DOCUMENT EXCERPT:
════════════════════

CAMP STARS: Pittman and Watson

No. 2 WIDE RECEIVERS
Jon Gruden likes to do things on offense – run the ball a lot and throw the ball a lot. Okay, what playcaller doesn’t? But there will be games, such as Green Bay and Buffalo last year, where he will want to establish the ground game and pound away with Williams. Then there will be other games, such as Washington and Detroit last year, where he will want to air it out. With the wide receiver arsenal he’s assembling in Tampa Bay this year, Gruden will have the luxury of attacking opponents from the land and air at a moment’s notice. The wide receiver position, what has been a perennial weakness in Tampa Bay, has been turned into a strength this offseason with the re-signing of Ike Hilliard, the signing of David Boston and the drafing of Maurice Stovall. The ageless Joey Galloway is clearly the Bucs’ best receiver and capable of producing Pro Bowl numbers this year and beyond. Michael Clayton is healthy and focused like he was in 2004 when he was a 1,000-yard receiver. Galloway, Clayton, Hilliard, Boston and Stovall are a stud quintet with a great mix of size, speed, playmaking ability and physical presence. The sixth receiver will likely come down to Edell Shepherd, Chas Gessner, J.R. Russell, Paris Warren or Mark Jones. When talented players like these, who could probably make it as a fourth receiver elsewhere, vie for the number six wide receiver spot, that’s the sign of a deep and talented wide receiver position.

════════════════════

SOURCE MATERIAL:

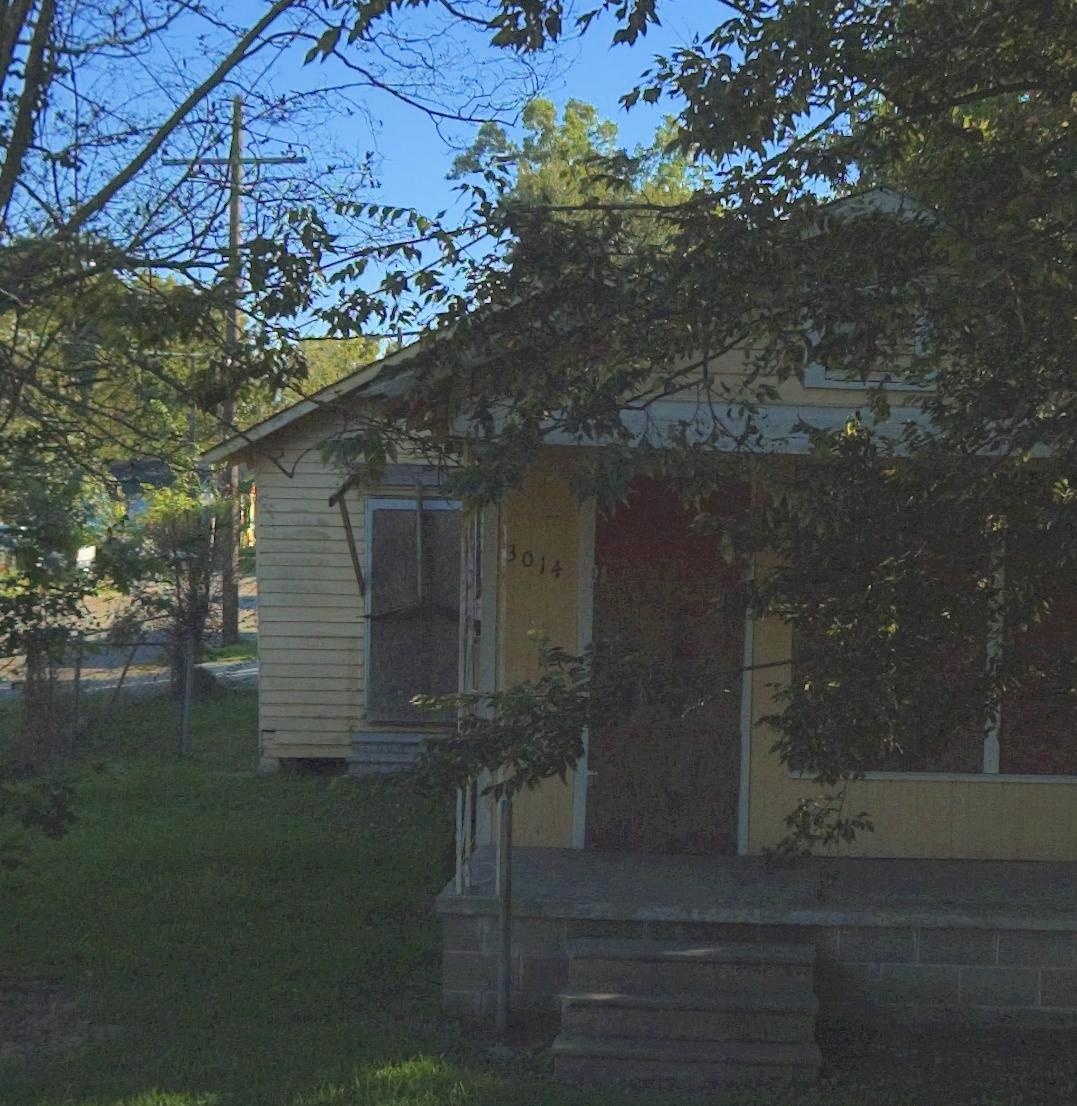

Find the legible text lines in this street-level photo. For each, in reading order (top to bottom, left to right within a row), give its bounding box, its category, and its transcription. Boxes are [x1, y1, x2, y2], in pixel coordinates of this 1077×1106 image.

[503, 542, 566, 584] StreetNumber: 3014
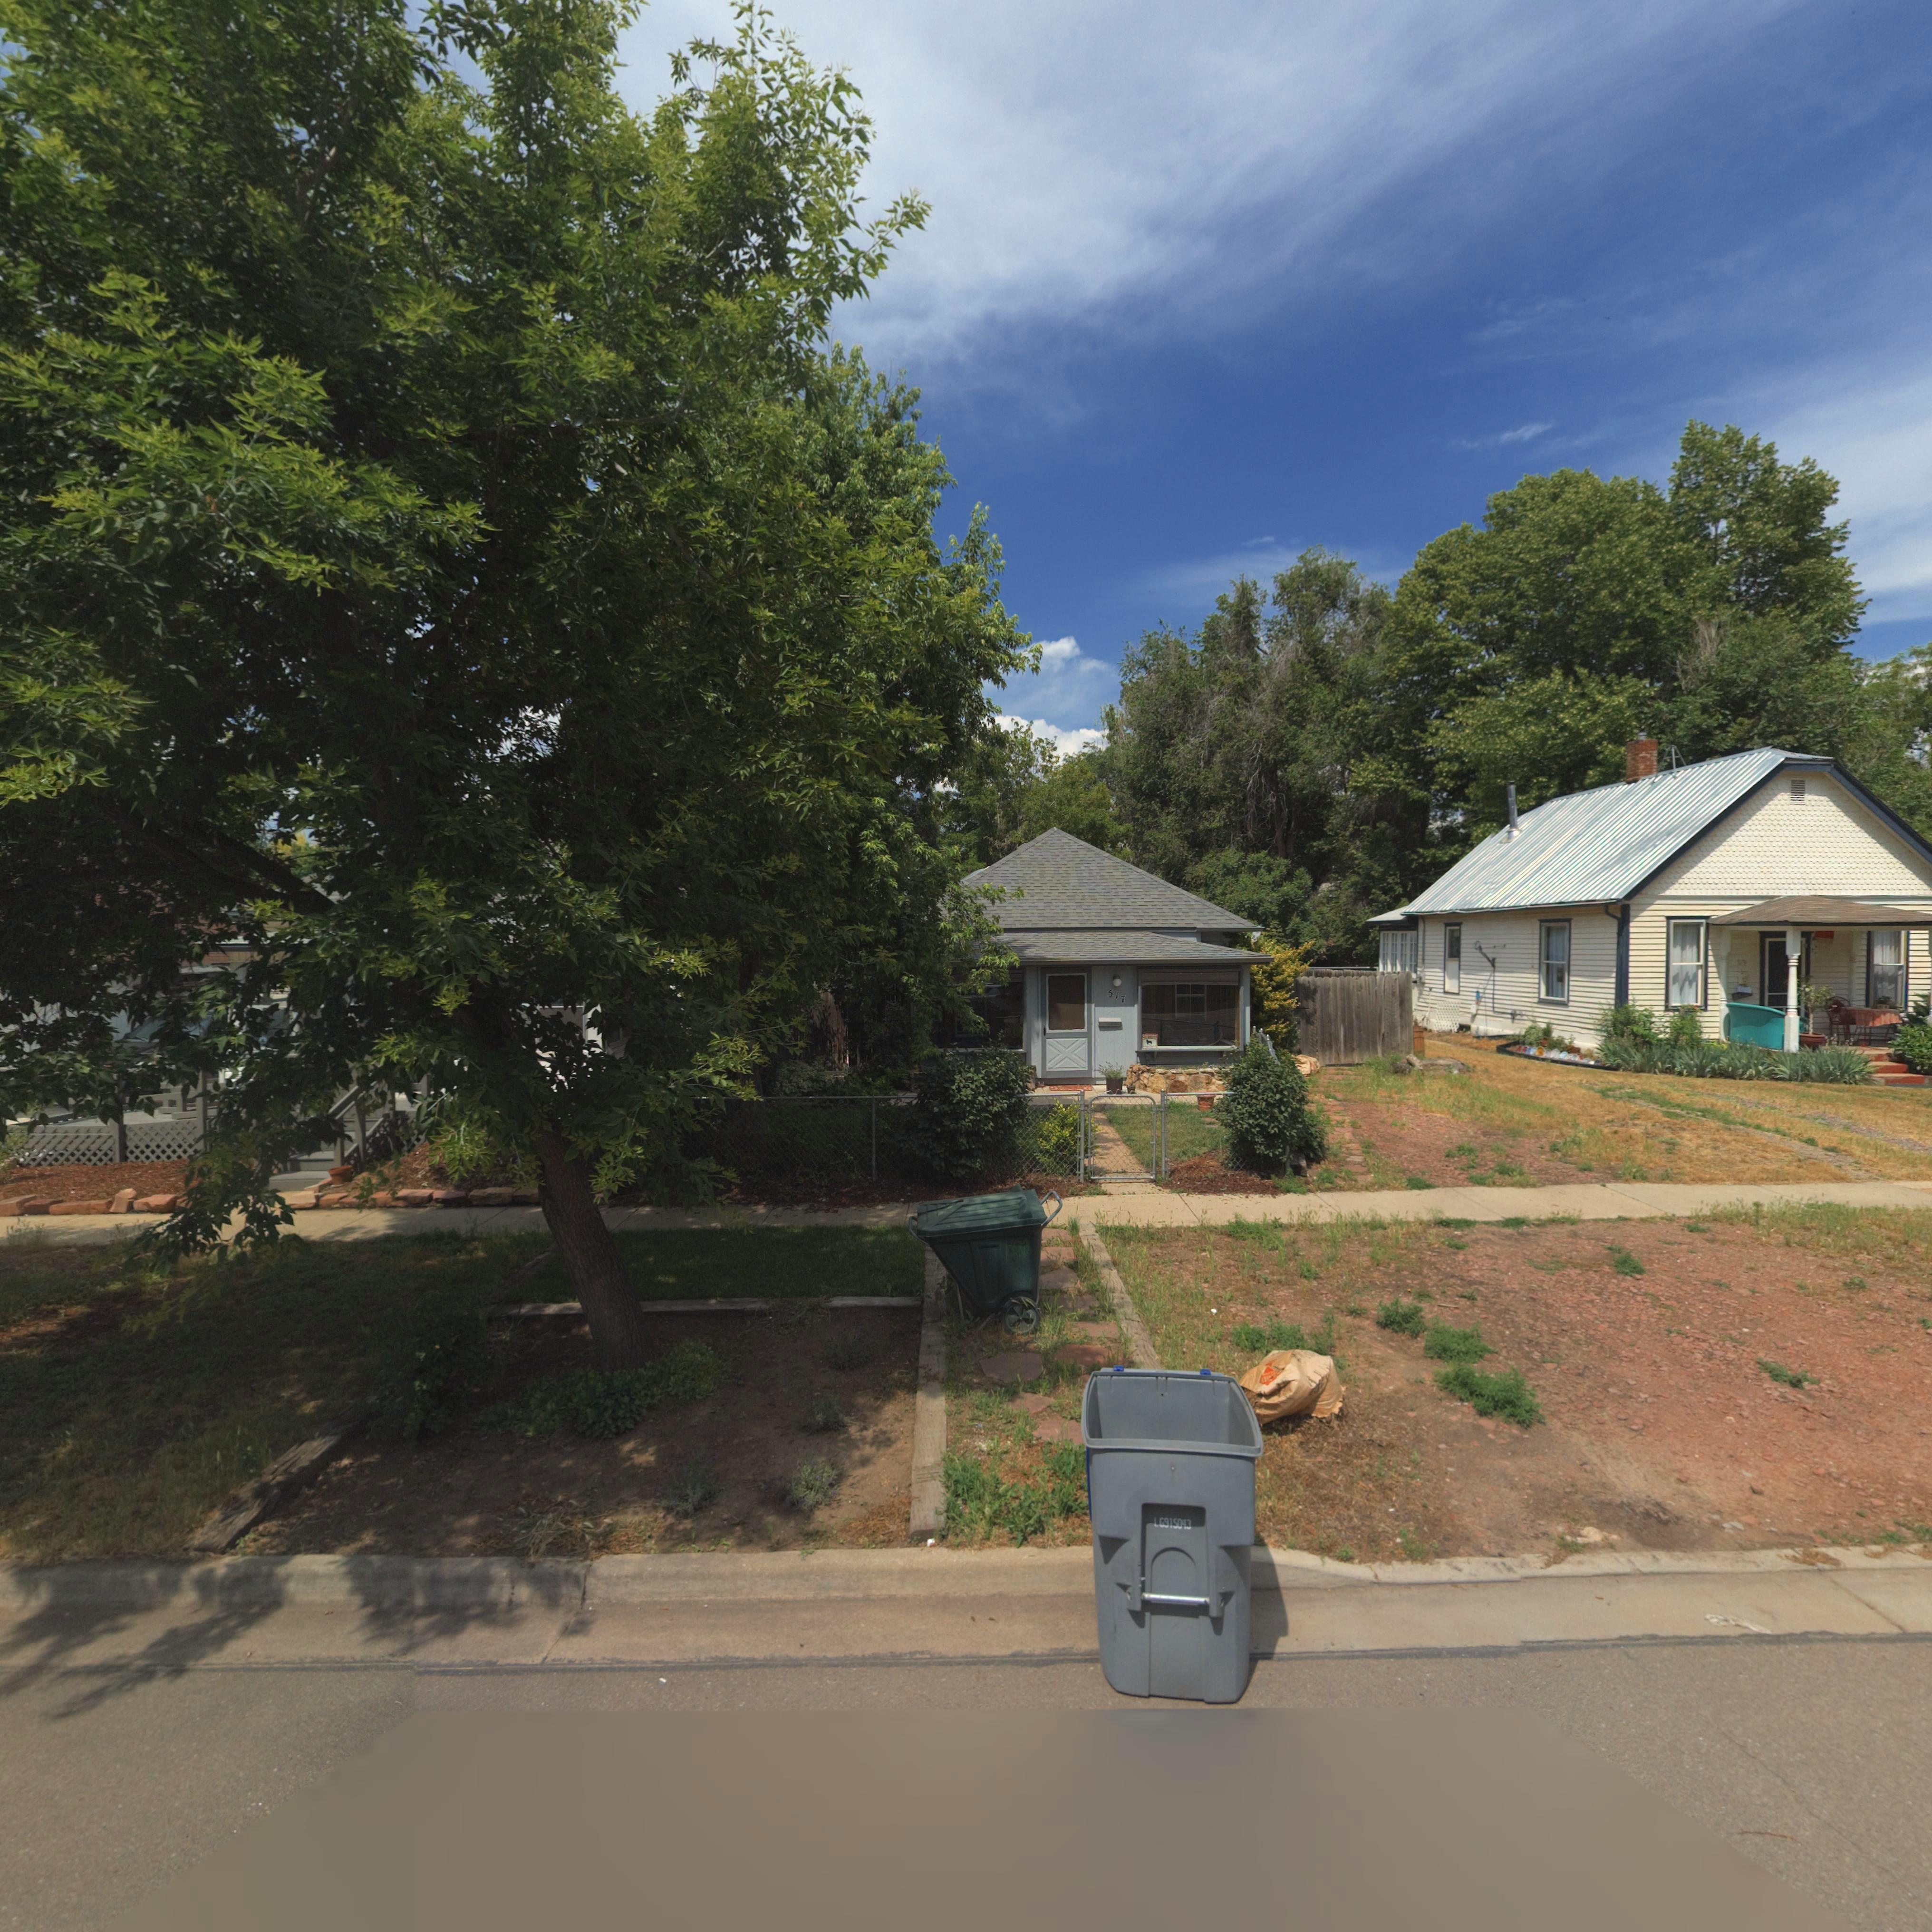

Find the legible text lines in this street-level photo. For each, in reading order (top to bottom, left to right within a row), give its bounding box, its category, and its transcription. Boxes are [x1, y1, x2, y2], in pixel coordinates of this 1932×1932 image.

════════════════════

TASKS AND EXERCISES:
[1] Using the article on Tampa Bay's wide receivers, answer these:
(a) Which two games from last year are given as examples of when Gruden wanted to air it out?
(b) In what year was Michael Clayton a 1,000-yard receiver?
(c) Which players are named as likely contenders for the sixth receiver spot?
[2] Pick up the article on Tampa Bay's wide receivers after its final sentence and write the next paragraph.

TASK RESPONSES:
[1]
(a) Washington and Detroit.
(b) 2004.
(c) Edell Shepherd, Chas Gessner, J.R. Russell, Paris Warren, and Mark Jones.

[2]
CAMP STARS: Galloway, Boston, Stovall, Clayton and Gessner

No. 3 LINEBACKERS
Will (weakside) linebacker Derrick Brooks is a future Hall of Famer and still on top of his game because of his work ethic, instincts and intelligence. But Tampa Bay’s linebacking corps is not a one-man-gang. Mike (middle) linebacker Shelton Quarles had his best season as a pro in 2005 – even at age 33 – and led the Bucs in tackles with 196. Any time there is a tackle leader not named Derrick Brooks, it’s big news in Tampa Bay. As long as he stays healthy, Quarles seems poised to have another big year, especially with Chris Hovan playing so well in front of him. Sam (strongside) linebacker Ryan Nece has really been flashing at training camp. He appears to be holding off Marquis Cooper at this point, but Cooper is developing into a solid player behind the scenes. The real splash player in camp at the linebacker spot has been Jamie Winborn, who is backing up Brooks. Winborn is a fast, athletic playmaker with experience that could be the heir apparent at Will one day. When you factor in Winborn, Cooper and Barrett Ruud, who is Quarles’ understudy, along with the starters, that’s a very talented group with a great blend of experience, speed and youthful ability. Antoine Cash is a long shot to make the Bucs roster, but he has the skills to be on an NFL team and is having a good camp. He can make the roster if the Bucs keep seven linebackers.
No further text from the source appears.